(EXERCISE MATERIAL)

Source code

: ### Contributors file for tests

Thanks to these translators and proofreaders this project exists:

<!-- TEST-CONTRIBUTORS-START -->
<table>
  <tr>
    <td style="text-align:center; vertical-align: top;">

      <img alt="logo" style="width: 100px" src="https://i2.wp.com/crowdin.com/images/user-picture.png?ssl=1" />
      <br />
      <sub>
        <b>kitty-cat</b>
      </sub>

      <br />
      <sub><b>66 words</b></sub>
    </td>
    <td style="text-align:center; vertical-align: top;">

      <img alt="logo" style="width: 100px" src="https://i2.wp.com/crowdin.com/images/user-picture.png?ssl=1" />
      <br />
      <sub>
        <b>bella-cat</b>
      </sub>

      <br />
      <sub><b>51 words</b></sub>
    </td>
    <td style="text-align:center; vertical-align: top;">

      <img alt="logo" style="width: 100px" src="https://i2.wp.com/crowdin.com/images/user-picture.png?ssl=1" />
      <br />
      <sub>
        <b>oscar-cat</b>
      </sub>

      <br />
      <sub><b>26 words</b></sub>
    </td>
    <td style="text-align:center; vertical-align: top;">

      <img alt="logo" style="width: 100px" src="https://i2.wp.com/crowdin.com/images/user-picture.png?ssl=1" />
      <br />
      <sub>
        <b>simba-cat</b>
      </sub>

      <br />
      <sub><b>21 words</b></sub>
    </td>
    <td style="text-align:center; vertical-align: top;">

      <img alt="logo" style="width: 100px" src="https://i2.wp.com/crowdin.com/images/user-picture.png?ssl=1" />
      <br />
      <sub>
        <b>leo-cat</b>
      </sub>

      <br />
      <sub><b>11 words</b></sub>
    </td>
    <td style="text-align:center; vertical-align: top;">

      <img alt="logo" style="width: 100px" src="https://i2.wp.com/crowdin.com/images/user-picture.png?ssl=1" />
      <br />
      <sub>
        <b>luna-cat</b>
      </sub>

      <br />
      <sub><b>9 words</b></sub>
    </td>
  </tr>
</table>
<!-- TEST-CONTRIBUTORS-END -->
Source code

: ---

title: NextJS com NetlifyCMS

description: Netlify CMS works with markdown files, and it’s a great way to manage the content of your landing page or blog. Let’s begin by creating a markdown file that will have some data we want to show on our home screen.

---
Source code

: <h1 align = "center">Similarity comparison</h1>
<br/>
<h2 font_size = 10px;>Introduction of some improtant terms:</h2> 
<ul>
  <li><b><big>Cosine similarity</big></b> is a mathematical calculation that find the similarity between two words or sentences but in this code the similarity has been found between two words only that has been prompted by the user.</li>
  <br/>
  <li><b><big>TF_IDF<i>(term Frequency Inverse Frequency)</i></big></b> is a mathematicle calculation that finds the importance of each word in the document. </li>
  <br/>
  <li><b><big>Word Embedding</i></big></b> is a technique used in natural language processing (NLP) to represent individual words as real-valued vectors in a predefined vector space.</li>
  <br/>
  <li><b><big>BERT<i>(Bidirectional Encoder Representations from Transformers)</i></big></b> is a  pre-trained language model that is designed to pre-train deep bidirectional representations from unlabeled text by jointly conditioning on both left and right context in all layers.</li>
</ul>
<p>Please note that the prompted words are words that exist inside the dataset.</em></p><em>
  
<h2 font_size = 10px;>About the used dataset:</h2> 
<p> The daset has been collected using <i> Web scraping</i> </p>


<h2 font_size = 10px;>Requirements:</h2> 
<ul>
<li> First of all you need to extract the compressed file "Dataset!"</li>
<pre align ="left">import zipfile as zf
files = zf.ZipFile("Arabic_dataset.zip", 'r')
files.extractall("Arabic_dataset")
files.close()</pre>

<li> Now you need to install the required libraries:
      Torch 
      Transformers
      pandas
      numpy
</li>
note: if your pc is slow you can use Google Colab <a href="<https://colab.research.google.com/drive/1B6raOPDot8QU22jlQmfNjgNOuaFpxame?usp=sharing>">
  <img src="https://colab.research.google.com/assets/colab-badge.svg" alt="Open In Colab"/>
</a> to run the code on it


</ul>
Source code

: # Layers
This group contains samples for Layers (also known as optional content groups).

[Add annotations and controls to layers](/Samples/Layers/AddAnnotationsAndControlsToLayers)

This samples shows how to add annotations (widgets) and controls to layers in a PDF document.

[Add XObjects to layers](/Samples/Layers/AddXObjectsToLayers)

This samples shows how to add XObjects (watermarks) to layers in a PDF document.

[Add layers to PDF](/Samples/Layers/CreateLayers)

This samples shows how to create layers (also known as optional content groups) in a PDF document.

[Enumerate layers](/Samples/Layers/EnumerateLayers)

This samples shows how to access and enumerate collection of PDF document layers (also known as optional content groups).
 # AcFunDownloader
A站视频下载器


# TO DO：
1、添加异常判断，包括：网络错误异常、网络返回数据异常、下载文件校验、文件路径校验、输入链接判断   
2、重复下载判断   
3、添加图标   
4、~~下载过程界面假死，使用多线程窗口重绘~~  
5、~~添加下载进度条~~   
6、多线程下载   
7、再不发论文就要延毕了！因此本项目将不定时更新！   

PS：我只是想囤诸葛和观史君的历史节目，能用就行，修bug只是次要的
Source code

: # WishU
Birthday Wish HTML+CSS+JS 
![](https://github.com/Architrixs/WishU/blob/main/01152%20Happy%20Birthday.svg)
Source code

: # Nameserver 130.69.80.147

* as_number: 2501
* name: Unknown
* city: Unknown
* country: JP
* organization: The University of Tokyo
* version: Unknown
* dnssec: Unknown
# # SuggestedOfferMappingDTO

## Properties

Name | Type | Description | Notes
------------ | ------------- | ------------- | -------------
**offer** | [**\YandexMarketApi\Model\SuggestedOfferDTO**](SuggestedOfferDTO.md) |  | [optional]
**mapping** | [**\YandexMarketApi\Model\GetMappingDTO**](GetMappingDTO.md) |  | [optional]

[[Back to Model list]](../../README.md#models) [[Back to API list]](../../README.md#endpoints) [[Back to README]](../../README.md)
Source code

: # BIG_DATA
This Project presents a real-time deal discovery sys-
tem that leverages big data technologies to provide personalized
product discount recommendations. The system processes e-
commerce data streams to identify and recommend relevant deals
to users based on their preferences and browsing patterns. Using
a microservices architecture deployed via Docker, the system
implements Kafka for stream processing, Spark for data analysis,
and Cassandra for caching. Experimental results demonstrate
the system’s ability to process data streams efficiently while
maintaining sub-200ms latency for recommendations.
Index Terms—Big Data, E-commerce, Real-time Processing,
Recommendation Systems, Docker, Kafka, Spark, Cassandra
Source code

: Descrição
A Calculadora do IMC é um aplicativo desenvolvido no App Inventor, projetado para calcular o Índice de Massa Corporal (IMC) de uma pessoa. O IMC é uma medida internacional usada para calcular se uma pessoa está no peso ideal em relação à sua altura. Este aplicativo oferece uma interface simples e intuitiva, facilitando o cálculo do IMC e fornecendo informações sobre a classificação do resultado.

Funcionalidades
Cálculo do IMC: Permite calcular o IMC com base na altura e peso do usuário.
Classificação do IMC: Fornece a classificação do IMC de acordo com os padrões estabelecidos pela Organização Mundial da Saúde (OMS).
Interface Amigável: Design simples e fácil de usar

(End EXERCISE MATERIAL)

ASSIGNMENT:
Pull out each line of the records that contains the string "Docker", and copy those lines unchanged.

OUTPUT BELOW:
a microservices architecture deployed via Docker, the system
Recommendation Systems, Docker, Kafka, Spark, Cassandra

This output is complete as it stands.